= James Canby =

James Canby (1781-1858) was an American businessman, banker and early railroad executive based in Wilmington, Delaware.

He was the son of Samuel and Frances Lea Canby. Samuel Canby was originally trained as a carpenter and cabinet maker and became a miller when he opened a flour mill in 1770 in Brandywine village. James Canby expanded upon his father's businesses by opening several additional mills and became a prominent businessman. Among other interests, he served as president of the Bank of Wilmington and Brandywine and invested in real estate in Baltimore, Maryland, and "western lands".

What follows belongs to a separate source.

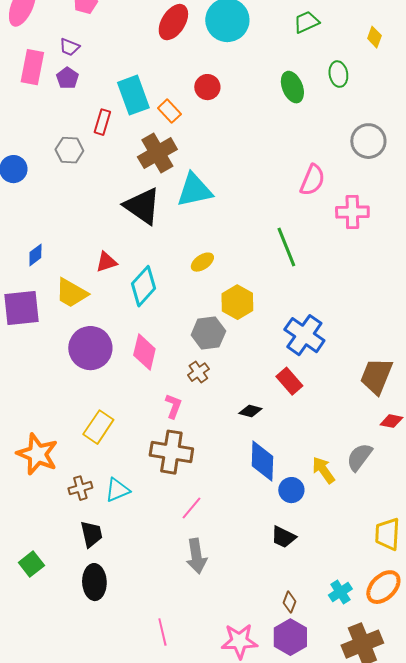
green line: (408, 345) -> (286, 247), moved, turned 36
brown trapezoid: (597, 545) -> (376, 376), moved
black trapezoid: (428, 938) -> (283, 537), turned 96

Canby's interest in railroads stemmed from his belief that the newish transportation method could benefit his milling business. In the 1830s, he helped organize and obtain a state charter for the Wilmington and Susquehanna Railroad, of which he served as president until 1837. From 1835, he also served as a director of the Delaware and Maryland Railroad. The W&S and D&M joined two other railroads to create the first rail link from Philadelphia to Baltimore. (The main line survives today as part of Amtrak's Northeast Corridor.)

An amateur botanist, Canby planted a rare cedar of Lebanon tree in 1850 at the entrance to Wilmington's Wilmington and Brandywine Cemetery, of which he was an officer.

==Death and legacy==
He died in 1858. His service as a railroad executive is noted on the 1839 Newkirk Viaduct Monument in Philadelphia.